**Dataset extract:**
===============

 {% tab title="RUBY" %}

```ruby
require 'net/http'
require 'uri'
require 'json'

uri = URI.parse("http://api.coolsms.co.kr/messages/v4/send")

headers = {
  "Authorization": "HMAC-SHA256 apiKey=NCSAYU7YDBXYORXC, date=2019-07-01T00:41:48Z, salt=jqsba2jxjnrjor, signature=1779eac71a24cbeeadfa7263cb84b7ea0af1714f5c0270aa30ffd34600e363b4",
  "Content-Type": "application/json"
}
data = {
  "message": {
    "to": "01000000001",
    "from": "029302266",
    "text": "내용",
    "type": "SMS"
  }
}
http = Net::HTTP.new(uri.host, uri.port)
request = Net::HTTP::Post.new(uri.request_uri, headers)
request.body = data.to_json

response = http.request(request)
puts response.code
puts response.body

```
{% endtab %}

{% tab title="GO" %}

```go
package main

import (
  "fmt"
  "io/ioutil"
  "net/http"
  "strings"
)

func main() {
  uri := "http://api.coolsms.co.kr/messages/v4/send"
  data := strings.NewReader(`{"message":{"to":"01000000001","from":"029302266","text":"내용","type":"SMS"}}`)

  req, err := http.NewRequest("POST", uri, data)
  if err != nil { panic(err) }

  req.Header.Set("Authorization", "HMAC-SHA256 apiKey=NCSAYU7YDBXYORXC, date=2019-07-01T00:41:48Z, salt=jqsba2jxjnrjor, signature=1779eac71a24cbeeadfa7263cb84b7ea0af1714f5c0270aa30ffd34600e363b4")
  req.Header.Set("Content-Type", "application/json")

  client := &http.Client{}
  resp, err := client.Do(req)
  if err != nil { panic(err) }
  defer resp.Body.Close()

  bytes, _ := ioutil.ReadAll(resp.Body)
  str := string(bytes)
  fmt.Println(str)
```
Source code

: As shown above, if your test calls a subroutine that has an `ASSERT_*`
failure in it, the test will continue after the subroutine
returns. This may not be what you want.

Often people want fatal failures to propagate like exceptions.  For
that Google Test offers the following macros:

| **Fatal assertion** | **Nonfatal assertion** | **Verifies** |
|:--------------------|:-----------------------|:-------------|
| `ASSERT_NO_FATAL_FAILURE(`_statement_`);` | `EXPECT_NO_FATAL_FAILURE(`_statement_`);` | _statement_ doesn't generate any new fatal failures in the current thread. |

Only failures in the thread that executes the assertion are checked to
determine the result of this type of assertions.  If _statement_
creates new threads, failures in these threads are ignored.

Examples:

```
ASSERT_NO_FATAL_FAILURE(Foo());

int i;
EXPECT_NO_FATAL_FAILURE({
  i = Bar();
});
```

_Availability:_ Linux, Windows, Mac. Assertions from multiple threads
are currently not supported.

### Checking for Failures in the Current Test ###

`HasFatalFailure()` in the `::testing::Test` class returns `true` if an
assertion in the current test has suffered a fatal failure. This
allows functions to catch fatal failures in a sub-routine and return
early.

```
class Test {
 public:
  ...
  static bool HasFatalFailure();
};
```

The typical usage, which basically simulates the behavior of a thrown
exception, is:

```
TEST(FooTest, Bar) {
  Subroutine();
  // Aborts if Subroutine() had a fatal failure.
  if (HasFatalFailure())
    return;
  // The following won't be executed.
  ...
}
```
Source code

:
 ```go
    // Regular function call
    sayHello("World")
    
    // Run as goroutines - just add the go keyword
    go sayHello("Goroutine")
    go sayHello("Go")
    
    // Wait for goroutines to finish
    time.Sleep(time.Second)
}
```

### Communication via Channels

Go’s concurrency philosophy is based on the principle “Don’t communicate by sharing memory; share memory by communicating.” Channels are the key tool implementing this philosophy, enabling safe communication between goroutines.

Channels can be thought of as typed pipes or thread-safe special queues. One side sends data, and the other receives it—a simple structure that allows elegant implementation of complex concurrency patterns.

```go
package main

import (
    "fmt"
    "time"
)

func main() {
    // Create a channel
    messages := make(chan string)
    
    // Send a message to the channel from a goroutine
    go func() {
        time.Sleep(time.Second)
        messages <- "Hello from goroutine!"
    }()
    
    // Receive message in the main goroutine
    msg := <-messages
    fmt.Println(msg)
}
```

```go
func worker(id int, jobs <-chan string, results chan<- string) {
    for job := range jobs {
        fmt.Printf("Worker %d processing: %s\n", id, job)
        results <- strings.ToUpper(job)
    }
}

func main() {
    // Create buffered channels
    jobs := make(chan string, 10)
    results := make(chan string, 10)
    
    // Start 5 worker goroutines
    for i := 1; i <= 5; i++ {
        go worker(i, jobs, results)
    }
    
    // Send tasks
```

===============

**Activity:**
Find the line with "determine the result" in the material above. Reproduce it and each line after it up to and including the line with "### Communication via Channels".

**Result:**
determine the result of this type of assertions.  If _statement_
creates new threads, failures in these threads are ignored.

Examples:

```
ASSERT_NO_FATAL_FAILURE(Foo());

int i;
EXPECT_NO_FATAL_FAILURE({
  i = Bar();
});
```

_Availability:_ Linux, Windows, Mac. Assertions from multiple threads
are currently not supported.

### Checking for Failures in the Current Test ###

`HasFatalFailure()` in the `::testing::Test` class returns `true` if an
assertion in the current test has suffered a fatal failure. This
allows functions to catch fatal failures in a sub-routine and return
early.

```
class Test {
 public:
  ...
  static bool HasFatalFailure();
};
```

The typical usage, which basically simulates the behavior of a thrown
exception, is:

```
TEST(FooTest, Bar) {
  Subroutine();
  // Aborts if Subroutine() had a fatal failure.
  if (HasFatalFailure())
    return;
  // The following won't be executed.
  ...
}
```
Source code

:
 ```go
    // Regular function call
    sayHello("World")
    
    // Run as goroutines - just add the go keyword
    go sayHello("Goroutine")
    go sayHello("Go")
    
    // Wait for goroutines to finish
    time.Sleep(time.Second)
}
```

### Communication via Channels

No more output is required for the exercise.